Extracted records
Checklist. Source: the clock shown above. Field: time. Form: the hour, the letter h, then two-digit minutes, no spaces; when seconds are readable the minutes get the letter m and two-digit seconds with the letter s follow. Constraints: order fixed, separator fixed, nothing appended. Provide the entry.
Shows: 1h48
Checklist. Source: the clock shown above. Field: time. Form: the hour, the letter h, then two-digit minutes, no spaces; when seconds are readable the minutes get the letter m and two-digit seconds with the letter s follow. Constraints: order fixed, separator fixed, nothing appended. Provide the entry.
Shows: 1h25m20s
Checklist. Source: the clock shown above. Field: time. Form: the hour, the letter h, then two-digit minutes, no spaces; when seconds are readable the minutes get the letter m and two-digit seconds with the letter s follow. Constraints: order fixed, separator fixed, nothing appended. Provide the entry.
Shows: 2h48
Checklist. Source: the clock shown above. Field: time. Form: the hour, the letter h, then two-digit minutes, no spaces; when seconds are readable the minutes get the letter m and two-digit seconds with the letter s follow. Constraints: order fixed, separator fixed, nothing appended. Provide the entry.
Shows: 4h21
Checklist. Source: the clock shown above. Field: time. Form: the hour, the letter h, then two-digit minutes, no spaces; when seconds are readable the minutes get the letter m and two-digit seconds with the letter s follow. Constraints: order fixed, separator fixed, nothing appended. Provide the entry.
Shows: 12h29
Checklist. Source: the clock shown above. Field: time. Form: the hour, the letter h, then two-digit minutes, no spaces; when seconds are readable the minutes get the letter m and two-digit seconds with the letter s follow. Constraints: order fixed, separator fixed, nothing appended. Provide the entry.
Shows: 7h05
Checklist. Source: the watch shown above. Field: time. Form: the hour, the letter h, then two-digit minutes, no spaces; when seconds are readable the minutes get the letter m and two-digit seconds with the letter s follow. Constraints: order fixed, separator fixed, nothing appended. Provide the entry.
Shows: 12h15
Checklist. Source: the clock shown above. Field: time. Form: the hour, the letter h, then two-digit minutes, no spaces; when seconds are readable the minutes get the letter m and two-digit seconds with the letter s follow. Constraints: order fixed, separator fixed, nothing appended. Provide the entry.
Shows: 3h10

REQUIRED TASK
Count how many lines of the items above contain the word "Shows". Reply with the number alone.

ANSWER
8